■ About this exercise ■
Reproduce the listing from its first line through the line containing "Université Libé", renaming "Время вывода" to "Время печати" and keeping everything else the same.

Start of Information provided

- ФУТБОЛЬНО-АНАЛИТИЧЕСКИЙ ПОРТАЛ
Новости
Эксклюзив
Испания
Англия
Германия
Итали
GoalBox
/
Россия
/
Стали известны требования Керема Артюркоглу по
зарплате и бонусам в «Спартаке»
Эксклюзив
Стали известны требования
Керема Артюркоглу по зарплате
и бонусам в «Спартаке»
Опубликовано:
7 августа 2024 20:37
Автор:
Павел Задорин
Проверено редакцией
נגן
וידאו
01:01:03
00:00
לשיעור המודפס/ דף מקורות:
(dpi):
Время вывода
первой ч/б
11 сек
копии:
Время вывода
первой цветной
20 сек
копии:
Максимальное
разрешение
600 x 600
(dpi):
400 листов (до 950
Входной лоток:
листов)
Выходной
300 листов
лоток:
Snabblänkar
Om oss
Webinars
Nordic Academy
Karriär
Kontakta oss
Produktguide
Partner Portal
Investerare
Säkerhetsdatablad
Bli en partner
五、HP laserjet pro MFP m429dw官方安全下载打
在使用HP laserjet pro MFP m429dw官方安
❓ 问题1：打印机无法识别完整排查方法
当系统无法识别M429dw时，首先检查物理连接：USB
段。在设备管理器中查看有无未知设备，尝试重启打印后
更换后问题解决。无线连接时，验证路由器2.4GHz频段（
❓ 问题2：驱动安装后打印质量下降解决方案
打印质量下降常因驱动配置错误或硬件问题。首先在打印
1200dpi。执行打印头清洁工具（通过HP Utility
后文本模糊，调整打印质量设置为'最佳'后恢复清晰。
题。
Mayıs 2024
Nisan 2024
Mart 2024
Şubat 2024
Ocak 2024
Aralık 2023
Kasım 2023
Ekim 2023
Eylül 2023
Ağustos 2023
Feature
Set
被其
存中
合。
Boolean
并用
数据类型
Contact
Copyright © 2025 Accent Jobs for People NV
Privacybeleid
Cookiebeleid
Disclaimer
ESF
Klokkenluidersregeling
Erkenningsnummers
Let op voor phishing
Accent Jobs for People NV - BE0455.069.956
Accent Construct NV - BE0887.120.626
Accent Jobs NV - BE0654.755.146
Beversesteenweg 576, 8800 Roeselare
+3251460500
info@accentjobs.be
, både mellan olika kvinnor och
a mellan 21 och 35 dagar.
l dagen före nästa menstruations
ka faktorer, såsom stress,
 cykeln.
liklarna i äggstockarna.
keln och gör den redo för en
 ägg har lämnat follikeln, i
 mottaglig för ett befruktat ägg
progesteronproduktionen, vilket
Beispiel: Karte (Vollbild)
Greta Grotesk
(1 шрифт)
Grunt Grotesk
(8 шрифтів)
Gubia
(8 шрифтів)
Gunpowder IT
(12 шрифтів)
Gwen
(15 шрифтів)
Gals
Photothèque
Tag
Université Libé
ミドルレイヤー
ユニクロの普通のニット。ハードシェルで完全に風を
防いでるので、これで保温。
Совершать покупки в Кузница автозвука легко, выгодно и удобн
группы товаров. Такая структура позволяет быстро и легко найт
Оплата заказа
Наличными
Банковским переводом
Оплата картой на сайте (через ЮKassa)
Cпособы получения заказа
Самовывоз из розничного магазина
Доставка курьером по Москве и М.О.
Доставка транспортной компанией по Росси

End of Information provided

■ Exercise result ■
- ФУТБОЛЬНО-АНАЛИТИЧЕСКИЙ ПОРТАЛ
Новости
Эксклюзив
Испания
Англия
Германия
Итали
GoalBox
/
Россия
/
Стали известны требования Керема Артюркоглу по
зарплате и бонусам в «Спартаке»
Эксклюзив
Стали известны требования
Керема Артюркоглу по зарплате
и бонусам в «Спартаке»
Опубликовано:
7 августа 2024 20:37
Автор:
Павел Задорин
Проверено редакцией
נגן
וידאו
01:01:03
00:00
לשיעור המודפס/ דף מקורות:
(dpi):
Время печати
первой ч/б
11 сек
копии:
Время печати
первой цветной
20 сек
копии:
Максимальное
разрешение
600 x 600
(dpi):
400 листов (до 950
Входной лоток:
листов)
Выходной
300 листов
лоток:
Snabblänkar
Om oss
Webinars
Nordic Academy
Karriär
Kontakta oss
Produktguide
Partner Portal
Investerare
Säkerhetsdatablad
Bli en partner
五、HP laserjet pro MFP m429dw官方安全下载打
在使用HP laserjet pro MFP m429dw官方安
❓ 问题1：打印机无法识别完整排查方法
当系统无法识别M429dw时，首先检查物理连接：USB
段。在设备管理器中查看有无未知设备，尝试重启打印后
更换后问题解决。无线连接时，验证路由器2.4GHz频段（
❓ 问题2：驱动安装后打印质量下降解决方案
打印质量下降常因驱动配置错误或硬件问题。首先在打印
1200dpi。执行打印头清洁工具（通过HP Utility
后文本模糊，调整打印质量设置为'最佳'后恢复清晰。
题。
Mayıs 2024
Nisan 2024
Mart 2024
Şubat 2024
Ocak 2024
Aralık 2023
Kasım 2023
Ekim 2023
Eylül 2023
Ağustos 2023
Feature
Set
被其
存中
合。
Boolean
并用
数据类型
Contact
Copyright © 2025 Accent Jobs for People NV
Privacybeleid
Cookiebeleid
Disclaimer
ESF
Klokkenluidersregeling
Erkenningsnummers
Let op voor phishing
Accent Jobs for People NV - BE0455.069.956
Accent Construct NV - BE0887.120.626
Accent Jobs NV - BE0654.755.146
Beversesteenweg 576, 8800 Roeselare
+3251460500
info@accentjobs.be
, både mellan olika kvinnor och
a mellan 21 och 35 dagar.
l dagen före nästa menstruations
ka faktorer, såsom stress,
 cykeln.
liklarna i äggstockarna.
keln och gör den redo för en
 ägg har lämnat follikeln, i
 mottaglig för ett befruktat ägg
progesteronproduktionen, vilket
Beispiel: Karte (Vollbild)
Greta Grotesk
(1 шрифт)
Grunt Grotesk
(8 шрифтів)
Gubia
(8 шрифтів)
Gunpowder IT
(12 шрифтів)
Gwen
(15 шрифтів)
Gals
Photothèque
Tag
Université Libé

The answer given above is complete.